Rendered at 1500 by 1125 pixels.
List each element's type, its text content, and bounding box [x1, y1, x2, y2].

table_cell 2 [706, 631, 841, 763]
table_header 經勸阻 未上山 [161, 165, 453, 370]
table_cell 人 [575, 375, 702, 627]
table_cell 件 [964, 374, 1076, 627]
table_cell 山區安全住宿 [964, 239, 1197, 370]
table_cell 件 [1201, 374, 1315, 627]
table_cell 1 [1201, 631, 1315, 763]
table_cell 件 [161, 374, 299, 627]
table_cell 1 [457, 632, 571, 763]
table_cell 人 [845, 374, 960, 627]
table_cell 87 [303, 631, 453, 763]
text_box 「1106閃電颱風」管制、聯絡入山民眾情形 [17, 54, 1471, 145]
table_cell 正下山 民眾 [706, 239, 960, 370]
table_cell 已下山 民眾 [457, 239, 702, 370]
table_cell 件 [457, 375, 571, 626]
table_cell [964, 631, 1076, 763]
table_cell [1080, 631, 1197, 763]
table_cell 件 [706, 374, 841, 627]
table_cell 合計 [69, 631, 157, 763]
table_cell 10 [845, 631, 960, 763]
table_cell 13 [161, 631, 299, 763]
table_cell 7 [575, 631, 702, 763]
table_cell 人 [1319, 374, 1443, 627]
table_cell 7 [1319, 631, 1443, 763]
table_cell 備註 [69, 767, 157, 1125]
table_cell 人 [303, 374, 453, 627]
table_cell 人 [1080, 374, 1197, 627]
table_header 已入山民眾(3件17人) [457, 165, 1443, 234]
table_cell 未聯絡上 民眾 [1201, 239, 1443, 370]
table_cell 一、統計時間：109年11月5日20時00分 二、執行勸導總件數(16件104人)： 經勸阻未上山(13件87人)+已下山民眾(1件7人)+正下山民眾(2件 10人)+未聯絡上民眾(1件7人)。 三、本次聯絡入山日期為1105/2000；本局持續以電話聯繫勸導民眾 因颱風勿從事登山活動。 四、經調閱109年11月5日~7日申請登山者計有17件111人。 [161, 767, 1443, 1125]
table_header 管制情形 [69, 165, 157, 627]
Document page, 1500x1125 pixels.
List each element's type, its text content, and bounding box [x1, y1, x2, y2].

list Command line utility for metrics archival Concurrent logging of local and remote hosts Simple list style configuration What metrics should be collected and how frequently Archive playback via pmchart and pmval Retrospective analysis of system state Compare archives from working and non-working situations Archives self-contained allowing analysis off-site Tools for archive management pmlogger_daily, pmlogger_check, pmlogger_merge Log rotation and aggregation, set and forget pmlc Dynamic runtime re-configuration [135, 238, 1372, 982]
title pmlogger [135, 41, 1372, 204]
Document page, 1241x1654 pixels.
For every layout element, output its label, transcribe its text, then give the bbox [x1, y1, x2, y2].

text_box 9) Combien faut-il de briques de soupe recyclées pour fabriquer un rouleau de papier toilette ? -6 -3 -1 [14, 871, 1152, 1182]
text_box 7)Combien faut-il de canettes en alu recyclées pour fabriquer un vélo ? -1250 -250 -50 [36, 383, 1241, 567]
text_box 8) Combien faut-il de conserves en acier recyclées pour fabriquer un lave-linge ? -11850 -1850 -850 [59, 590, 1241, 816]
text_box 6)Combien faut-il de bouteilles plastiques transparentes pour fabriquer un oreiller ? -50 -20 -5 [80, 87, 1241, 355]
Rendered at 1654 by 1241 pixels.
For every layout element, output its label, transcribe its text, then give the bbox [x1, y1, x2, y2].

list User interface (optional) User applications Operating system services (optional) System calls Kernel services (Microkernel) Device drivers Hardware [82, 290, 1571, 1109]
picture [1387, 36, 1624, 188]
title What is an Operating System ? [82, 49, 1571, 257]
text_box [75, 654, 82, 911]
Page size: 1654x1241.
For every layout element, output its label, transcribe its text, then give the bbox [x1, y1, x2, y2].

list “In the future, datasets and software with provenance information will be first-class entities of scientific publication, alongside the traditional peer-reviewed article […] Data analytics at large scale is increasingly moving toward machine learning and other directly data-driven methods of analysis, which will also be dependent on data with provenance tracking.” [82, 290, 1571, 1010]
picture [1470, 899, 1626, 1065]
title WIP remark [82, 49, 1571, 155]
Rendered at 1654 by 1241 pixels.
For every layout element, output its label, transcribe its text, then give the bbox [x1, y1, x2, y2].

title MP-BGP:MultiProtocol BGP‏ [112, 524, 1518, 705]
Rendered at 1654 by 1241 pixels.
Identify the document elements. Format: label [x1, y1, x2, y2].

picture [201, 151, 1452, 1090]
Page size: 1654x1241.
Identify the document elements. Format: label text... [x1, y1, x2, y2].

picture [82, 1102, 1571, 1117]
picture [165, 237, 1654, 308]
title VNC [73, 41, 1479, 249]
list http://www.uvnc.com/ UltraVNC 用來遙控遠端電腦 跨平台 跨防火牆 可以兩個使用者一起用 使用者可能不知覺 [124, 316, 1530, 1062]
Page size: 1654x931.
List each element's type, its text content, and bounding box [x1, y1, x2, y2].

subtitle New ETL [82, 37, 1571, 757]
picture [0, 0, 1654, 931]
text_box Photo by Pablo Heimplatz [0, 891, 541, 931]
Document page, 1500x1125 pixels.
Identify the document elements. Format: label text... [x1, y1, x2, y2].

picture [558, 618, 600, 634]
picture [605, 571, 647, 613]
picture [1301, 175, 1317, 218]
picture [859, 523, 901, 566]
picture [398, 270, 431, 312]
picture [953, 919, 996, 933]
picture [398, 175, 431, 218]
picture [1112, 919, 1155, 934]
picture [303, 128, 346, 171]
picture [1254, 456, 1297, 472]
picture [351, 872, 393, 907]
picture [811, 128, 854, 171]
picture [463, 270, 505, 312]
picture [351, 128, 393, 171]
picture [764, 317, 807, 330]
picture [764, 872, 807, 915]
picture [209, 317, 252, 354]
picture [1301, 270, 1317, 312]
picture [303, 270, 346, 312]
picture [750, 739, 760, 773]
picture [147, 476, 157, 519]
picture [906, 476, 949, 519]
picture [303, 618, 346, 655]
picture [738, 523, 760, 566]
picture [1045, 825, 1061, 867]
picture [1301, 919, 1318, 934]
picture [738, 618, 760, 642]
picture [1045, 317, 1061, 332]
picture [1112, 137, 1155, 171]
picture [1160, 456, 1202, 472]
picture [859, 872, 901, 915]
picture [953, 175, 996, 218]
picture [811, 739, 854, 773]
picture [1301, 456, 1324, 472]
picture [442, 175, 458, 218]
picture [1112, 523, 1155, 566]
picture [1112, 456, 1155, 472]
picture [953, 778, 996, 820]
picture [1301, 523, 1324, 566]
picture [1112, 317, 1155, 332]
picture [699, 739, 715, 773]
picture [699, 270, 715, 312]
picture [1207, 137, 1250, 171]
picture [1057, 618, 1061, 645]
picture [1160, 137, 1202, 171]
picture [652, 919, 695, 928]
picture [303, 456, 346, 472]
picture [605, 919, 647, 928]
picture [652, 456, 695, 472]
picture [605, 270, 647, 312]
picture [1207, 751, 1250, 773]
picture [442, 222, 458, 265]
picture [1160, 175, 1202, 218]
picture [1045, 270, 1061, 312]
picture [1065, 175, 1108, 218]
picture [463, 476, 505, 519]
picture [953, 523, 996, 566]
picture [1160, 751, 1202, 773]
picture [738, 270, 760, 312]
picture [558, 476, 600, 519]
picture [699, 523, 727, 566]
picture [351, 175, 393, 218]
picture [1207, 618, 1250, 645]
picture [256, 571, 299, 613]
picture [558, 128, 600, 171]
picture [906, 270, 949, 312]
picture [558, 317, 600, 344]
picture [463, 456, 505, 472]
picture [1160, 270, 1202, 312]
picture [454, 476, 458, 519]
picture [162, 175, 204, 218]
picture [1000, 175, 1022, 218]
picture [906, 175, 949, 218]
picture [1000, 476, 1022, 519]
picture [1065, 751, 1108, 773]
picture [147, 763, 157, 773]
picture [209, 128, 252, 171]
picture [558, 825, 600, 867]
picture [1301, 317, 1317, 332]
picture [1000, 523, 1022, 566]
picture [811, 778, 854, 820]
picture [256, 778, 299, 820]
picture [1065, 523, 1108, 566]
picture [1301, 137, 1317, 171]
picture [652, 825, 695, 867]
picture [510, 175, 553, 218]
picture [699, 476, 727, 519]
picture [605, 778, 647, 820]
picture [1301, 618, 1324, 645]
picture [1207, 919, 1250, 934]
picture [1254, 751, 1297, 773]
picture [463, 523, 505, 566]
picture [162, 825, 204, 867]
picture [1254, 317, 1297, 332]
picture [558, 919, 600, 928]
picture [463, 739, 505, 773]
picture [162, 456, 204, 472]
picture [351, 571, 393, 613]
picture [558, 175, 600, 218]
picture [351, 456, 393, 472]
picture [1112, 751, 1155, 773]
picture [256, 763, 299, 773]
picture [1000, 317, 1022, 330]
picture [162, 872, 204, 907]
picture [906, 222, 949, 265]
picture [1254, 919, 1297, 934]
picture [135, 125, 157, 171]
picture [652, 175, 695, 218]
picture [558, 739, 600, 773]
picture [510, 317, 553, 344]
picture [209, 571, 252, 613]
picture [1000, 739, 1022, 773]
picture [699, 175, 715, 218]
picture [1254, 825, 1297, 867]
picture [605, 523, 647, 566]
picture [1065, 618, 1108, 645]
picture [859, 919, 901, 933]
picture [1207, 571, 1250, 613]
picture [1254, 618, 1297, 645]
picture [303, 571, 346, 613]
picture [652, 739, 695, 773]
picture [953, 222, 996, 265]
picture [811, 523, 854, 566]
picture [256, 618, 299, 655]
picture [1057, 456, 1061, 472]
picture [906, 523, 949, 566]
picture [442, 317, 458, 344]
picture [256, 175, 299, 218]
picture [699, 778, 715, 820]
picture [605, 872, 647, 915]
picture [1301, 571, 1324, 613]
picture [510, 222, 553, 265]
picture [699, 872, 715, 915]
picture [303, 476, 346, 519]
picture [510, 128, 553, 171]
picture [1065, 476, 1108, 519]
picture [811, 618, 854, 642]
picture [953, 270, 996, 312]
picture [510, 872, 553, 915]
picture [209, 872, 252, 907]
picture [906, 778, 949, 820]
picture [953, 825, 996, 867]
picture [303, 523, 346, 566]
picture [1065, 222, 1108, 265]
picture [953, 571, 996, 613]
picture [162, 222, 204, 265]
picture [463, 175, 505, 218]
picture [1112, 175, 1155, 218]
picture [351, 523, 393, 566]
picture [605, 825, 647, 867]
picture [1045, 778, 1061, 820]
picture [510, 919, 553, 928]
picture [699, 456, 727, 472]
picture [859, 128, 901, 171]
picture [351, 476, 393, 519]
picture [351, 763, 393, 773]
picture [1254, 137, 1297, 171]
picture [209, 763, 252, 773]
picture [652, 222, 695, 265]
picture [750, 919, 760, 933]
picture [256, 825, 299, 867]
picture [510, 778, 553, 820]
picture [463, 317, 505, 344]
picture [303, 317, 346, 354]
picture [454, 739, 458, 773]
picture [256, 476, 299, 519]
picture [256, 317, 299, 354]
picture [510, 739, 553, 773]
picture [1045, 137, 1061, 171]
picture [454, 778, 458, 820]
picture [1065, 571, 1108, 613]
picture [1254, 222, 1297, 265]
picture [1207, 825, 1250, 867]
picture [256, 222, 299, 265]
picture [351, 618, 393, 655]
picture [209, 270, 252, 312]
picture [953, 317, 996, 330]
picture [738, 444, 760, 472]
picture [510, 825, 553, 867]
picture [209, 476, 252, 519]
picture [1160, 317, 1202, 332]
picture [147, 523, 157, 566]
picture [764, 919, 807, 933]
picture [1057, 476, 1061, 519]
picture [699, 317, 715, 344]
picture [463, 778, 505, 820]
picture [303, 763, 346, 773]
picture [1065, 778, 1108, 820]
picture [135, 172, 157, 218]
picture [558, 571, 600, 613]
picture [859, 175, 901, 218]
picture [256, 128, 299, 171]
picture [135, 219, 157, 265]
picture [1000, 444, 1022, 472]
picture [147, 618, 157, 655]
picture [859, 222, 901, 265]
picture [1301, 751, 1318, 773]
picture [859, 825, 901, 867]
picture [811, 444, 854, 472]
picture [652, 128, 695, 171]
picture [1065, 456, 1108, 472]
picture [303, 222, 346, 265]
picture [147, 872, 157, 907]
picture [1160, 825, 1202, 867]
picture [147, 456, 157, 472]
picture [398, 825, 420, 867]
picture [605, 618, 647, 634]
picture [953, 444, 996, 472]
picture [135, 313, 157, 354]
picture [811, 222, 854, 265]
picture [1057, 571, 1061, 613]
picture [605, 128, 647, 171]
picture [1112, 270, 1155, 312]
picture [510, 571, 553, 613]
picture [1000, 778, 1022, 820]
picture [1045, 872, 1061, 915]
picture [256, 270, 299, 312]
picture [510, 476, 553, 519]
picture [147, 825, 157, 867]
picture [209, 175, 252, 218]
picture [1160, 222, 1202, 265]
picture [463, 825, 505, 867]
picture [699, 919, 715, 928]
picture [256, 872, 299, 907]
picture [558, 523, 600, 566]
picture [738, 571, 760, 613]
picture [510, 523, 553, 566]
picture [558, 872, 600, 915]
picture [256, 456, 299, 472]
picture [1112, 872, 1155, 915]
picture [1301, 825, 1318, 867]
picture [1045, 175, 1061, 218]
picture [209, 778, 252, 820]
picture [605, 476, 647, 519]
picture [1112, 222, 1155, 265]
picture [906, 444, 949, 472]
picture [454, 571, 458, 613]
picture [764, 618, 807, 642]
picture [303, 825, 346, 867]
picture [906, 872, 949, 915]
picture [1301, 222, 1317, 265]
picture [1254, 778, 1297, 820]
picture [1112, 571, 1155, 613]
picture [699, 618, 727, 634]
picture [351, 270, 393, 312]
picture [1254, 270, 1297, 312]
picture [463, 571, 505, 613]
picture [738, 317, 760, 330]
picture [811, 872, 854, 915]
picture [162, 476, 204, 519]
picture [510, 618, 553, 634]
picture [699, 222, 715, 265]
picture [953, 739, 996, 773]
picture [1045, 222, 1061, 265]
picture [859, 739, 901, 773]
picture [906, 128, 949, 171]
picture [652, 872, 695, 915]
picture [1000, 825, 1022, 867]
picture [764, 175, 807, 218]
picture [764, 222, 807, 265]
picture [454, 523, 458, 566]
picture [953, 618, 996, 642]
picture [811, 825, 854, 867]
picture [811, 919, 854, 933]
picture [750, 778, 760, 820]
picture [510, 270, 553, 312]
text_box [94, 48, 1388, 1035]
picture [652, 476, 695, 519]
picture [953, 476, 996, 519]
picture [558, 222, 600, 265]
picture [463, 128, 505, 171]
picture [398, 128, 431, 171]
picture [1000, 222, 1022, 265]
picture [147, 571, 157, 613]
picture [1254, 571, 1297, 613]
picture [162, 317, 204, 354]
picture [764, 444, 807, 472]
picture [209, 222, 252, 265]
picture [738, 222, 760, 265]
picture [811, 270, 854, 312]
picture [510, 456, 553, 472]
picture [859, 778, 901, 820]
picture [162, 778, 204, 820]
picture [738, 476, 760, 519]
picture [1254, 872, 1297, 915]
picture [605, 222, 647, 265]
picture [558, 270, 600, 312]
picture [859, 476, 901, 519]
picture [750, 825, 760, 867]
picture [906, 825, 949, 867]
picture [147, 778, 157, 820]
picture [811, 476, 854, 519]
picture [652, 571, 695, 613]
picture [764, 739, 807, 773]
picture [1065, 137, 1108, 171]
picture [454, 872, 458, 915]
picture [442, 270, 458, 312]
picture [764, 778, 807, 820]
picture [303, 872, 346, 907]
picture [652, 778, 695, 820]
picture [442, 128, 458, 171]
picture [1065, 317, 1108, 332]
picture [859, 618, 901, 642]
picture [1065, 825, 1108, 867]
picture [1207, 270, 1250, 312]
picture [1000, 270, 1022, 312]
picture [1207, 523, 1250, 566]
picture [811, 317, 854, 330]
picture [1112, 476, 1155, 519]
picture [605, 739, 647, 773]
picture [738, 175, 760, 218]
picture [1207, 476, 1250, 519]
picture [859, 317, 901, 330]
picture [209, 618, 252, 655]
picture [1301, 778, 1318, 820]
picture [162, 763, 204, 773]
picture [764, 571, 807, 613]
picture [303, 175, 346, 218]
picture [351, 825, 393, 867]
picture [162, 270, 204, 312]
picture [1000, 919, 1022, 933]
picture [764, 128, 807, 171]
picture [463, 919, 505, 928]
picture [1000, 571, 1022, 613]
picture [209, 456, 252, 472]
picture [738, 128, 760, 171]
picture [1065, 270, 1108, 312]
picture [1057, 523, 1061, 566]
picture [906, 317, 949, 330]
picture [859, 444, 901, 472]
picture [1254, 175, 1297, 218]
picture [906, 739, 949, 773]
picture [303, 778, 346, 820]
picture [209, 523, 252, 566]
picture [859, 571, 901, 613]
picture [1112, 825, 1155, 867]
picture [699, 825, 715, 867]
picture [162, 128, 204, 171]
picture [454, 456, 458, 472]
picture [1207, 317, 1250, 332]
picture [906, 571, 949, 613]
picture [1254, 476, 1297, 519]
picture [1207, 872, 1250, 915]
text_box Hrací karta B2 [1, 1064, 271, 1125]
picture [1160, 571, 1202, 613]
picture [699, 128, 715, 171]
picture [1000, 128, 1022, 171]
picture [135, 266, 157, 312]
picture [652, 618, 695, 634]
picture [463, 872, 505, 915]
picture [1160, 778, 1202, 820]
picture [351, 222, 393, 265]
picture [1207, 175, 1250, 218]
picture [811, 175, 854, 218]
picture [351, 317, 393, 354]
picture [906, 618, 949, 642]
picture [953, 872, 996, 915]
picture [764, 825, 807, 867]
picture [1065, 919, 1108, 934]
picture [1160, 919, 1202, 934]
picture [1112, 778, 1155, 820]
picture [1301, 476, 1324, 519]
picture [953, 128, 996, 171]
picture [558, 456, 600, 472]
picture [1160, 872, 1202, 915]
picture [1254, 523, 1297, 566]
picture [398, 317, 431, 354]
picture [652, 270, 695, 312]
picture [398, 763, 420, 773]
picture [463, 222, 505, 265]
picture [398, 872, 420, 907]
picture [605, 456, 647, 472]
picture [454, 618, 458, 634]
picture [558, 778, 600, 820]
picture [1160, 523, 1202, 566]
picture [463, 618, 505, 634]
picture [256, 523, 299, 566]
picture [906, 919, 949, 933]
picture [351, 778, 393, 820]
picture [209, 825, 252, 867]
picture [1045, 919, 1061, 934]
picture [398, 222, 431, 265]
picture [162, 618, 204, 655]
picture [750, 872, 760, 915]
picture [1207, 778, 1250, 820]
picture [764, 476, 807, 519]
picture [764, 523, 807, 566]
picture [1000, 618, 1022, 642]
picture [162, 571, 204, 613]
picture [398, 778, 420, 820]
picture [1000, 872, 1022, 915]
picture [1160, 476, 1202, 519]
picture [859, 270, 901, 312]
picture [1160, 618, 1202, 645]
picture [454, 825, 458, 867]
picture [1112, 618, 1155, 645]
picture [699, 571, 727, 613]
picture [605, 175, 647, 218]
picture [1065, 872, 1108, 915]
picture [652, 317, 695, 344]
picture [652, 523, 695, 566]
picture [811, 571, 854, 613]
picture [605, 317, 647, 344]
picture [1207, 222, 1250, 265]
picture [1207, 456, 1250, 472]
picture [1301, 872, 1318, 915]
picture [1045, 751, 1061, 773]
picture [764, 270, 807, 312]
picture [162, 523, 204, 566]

##########

> [What the task asks]: Rewrite the lines between the one holding "picture [558, 618, 600, 634]" and the one holding "picture [1301, 270, 1317, 312]", inclusive, putting "figure" wherever "picture" appears and leaving everything else unchanged.

> [Exercise response]:
figure [558, 618, 600, 634]
figure [605, 571, 647, 613]
figure [1301, 175, 1317, 218]
figure [859, 523, 901, 566]
figure [398, 270, 431, 312]
figure [953, 919, 996, 933]
figure [398, 175, 431, 218]
figure [1112, 919, 1155, 934]
figure [303, 128, 346, 171]
figure [1254, 456, 1297, 472]
figure [351, 872, 393, 907]
figure [811, 128, 854, 171]
figure [463, 270, 505, 312]
figure [351, 128, 393, 171]
figure [764, 317, 807, 330]
figure [764, 872, 807, 915]
figure [209, 317, 252, 354]
figure [1301, 270, 1317, 312]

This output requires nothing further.